§ **Exercise directions**:
Restate the entries below in full, exactly as they read, but without pictures.
Excerpted records: Begin
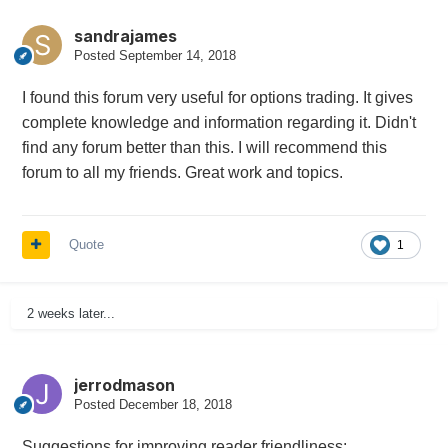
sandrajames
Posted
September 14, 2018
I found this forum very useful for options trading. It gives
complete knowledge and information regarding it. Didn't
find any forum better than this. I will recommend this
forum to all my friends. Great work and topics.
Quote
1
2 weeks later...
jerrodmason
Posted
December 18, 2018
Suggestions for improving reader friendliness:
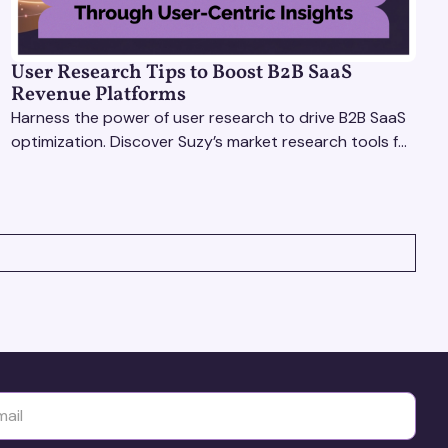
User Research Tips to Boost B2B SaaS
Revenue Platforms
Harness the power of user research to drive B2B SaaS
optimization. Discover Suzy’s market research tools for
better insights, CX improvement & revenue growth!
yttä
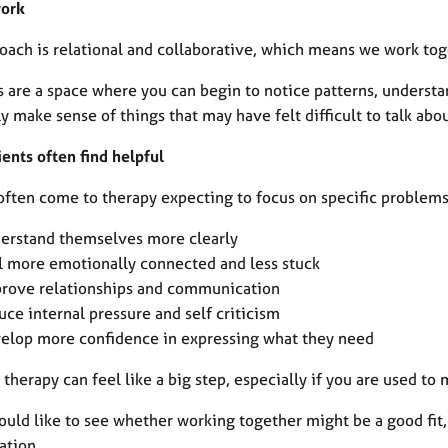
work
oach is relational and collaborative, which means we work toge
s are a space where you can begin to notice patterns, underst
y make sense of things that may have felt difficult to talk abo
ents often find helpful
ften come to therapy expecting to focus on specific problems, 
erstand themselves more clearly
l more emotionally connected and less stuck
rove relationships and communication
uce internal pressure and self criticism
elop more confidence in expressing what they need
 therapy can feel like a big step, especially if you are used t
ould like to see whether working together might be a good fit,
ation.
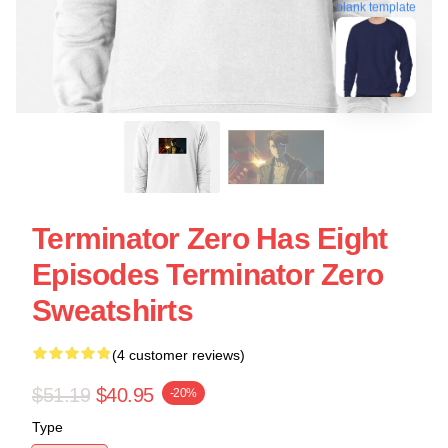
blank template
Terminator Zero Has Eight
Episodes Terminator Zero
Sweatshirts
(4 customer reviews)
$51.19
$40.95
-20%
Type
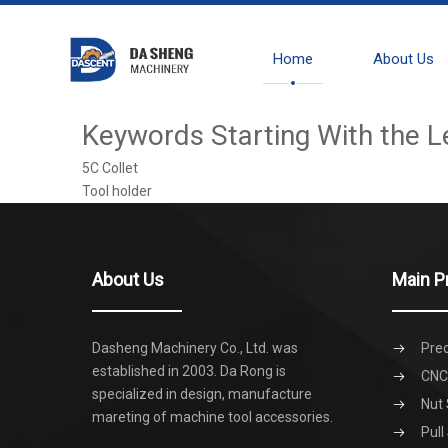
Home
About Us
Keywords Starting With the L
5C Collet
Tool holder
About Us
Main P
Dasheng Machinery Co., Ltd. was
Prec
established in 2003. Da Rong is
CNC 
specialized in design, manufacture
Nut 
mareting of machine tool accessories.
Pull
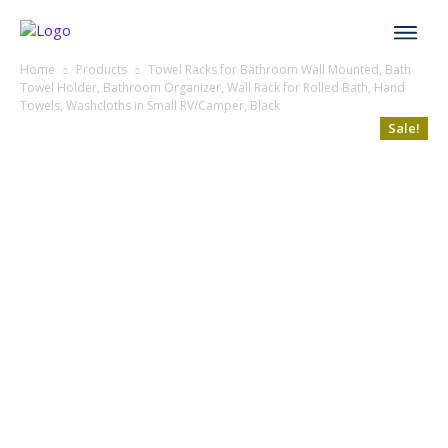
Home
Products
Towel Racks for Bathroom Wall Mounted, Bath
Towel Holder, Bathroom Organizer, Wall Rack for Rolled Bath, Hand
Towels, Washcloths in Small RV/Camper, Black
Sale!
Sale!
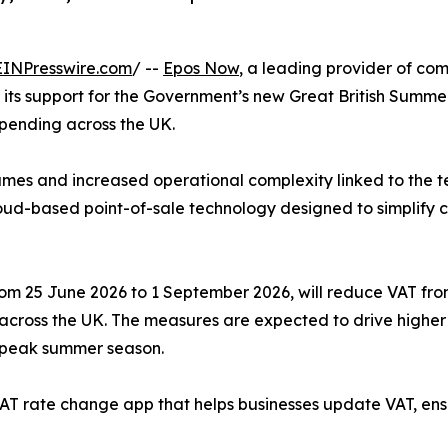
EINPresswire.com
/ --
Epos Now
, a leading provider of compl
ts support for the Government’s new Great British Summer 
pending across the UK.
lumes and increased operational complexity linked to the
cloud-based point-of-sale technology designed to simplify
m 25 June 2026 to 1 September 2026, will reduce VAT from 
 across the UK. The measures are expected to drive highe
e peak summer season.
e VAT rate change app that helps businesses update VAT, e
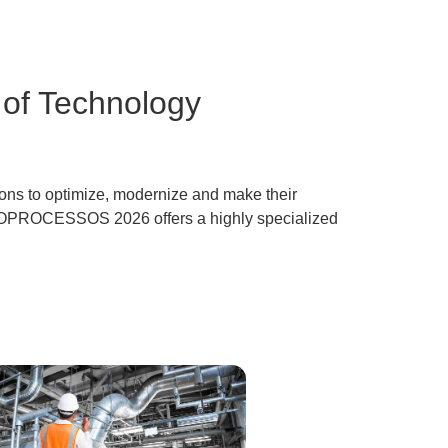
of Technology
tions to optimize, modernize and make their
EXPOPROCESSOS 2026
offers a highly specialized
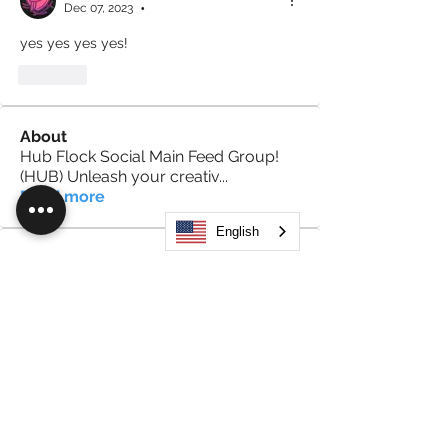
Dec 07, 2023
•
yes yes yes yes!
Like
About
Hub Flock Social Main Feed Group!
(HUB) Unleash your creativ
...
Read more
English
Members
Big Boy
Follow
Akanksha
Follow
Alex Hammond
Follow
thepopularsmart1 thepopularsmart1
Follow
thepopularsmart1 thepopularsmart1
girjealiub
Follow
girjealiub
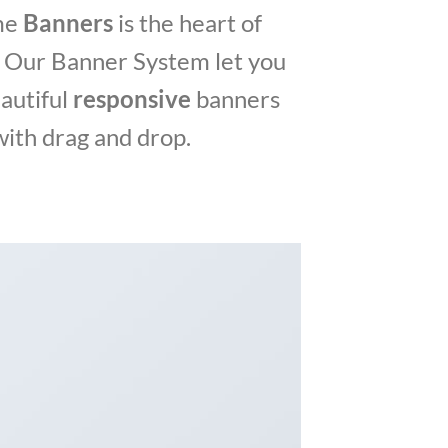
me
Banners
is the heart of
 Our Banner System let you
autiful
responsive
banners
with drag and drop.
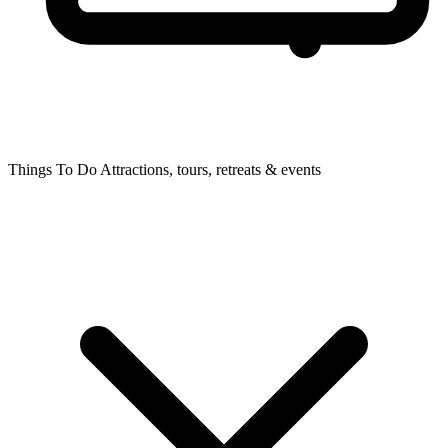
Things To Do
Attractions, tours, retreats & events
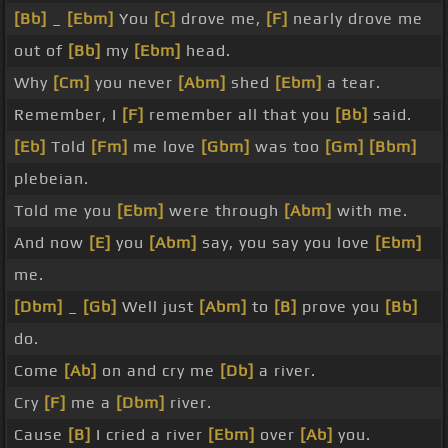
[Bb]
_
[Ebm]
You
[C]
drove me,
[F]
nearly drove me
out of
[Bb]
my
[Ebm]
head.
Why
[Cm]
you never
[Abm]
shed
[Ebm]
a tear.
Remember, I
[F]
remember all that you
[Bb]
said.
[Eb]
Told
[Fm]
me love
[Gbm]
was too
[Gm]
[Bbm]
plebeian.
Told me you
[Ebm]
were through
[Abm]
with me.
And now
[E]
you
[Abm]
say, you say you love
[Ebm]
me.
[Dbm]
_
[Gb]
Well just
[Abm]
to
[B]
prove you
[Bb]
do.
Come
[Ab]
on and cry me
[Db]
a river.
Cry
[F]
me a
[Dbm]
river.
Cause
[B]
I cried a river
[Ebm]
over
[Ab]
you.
Excerpted records: End
§ **Task answer**:
sandrajames
Posted
September 14, 2018
I found this forum very useful for options trading. It gives
complete knowledge and information regarding it. Didn't
find any forum better than this. I will recommend this
forum to all my friends. Great work and topics.
Quote
1
2 weeks later...
jerrodmason
Posted
December 18, 2018
Suggestions for improving reader friendliness:
User Research Tips to Boost B2B SaaS
Revenue Platforms
Harness the power of user research to drive B2B SaaS
optimization. Discover Suzy’s market research tools for
better insights, CX improvement & revenue growth!
yttä
work
oach is relational and collaborative, which means we work toge
s are a space where you can begin to notice patterns, underst
y make sense of things that may have felt difficult to talk abo
ents often find helpful
ften come to therapy expecting to focus on specific problems, 
erstand themselves more clearly
l more emotionally connected and less stuck
rove relationships and communication
uce internal pressure and self criticism
elop more confidence in expressing what they need
 therapy can feel like a big step, especially if you are used t
ould like to see whether working together might be a good fit,
ation.
blank template
Terminator Zero Has Eight
Episodes Terminator Zero
Sweatshirts
(4 customer reviews)
$51.19
$40.95
-20%
Type
Home
About Us
Keywords Starting With the L
5C Collet
Tool holder
About Us
Main P
Dasheng Machinery Co., Ltd. was
Prec
established in 2003. Da Rong is
CNC 
specialized in design, manufacture
Nut 
mareting of machine tool accessories.
Pull
Home
Products
Towel Racks for Bathroom Wall Mounted, Bath
Towel Holder, Bathroom Organizer, Wall Rack for Rolled Bath, Hand
Towels, Washcloths in Small RV/Camper, Black
Sale!
Sale!
EINPresswire.com
/ --
Epos Now
, a leading provider of compl
ts support for the Government’s new Great British Summer 
pending across the UK.
lumes and increased operational complexity linked to the
cloud-based point-of-sale technology designed to simplify
m 25 June 2026 to 1 September 2026, will reduce VAT from 
 across the UK. The measures are expected to drive highe
e peak summer season.
e VAT rate change app that helps businesses update VAT, e
of Technology
tions to optimize, modernize and make their
EXPOPROCESSOS 2026
offers a highly specialized
Dec 07, 2023
•
yes yes yes yes!
Like
About
Hub Flock Social Main Feed Group!
(HUB) Unleash your creativ
...
Read more
English
Members
Big Boy
Follow
Akanksha
Follow
Alex Hammond
Follow
thepopularsmart1 thepopularsmart1
Follow
thepopularsmart1 thepopularsmart1
girjealiub
Follow
girjealiub
me
Banners
is the heart of
 Our Banner System let you
autiful
responsive
banners
with drag and drop.
Things To Do
Attractions, tours, retreats & events
[Bb]
_
[Ebm]
You
[C]
drove me,
[F]
nearly drove me
out of
[Bb]
my
[Ebm]
head.
Why
[Cm]
you never
[Abm]
shed
[Ebm]
a tear.
Remember, I
[F]
remember all that you
[Bb]
said.
[Eb]
Told
[Fm]
me love
[Gbm]
was too
[Gm]
[Bbm]
plebeian.
Told me you
[Ebm]
were through
[Abm]
with me.
And now
[E]
you
[Abm]
say, you say you love
[Ebm]
me.
[Dbm]
_
[Gb]
Well just
[Abm]
to
[B]
prove you
[Bb]
do.
Come
[Ab]
on and cry me
[Db]
a river.
Cry
[F]
me a
[Dbm]
river.
Cause
[B]
I cried a river
[Ebm]
over
[Ab]
you.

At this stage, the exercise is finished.